• Job item: Reproduce verbatim the lines in the records below that begin with the line containing "إدراج الإعلان!" and end with the line containing "على Mascus في", including both of those lines.

• Records supplied:
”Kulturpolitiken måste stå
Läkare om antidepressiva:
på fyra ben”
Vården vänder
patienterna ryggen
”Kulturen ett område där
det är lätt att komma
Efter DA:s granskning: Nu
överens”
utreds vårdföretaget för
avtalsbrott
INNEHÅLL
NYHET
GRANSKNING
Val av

==

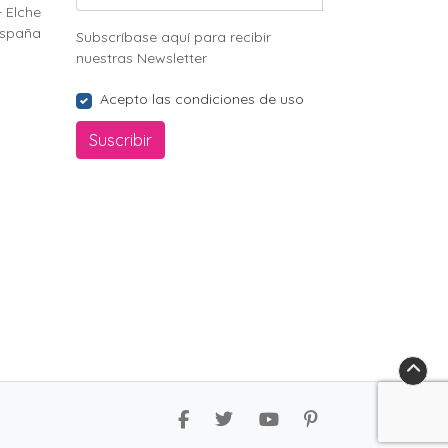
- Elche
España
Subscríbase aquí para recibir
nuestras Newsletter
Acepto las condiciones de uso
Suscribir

--

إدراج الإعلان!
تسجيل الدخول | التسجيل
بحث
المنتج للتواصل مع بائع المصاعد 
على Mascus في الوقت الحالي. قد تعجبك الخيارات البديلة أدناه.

• Result of this task:
إدراج الإعلان!
تسجيل الدخول | التسجيل
بحث
المنتج للتواصل مع بائع المصاعد 
على Mascus في الوقت الحالي. قد تعجبك الخيارات البديلة أدناه.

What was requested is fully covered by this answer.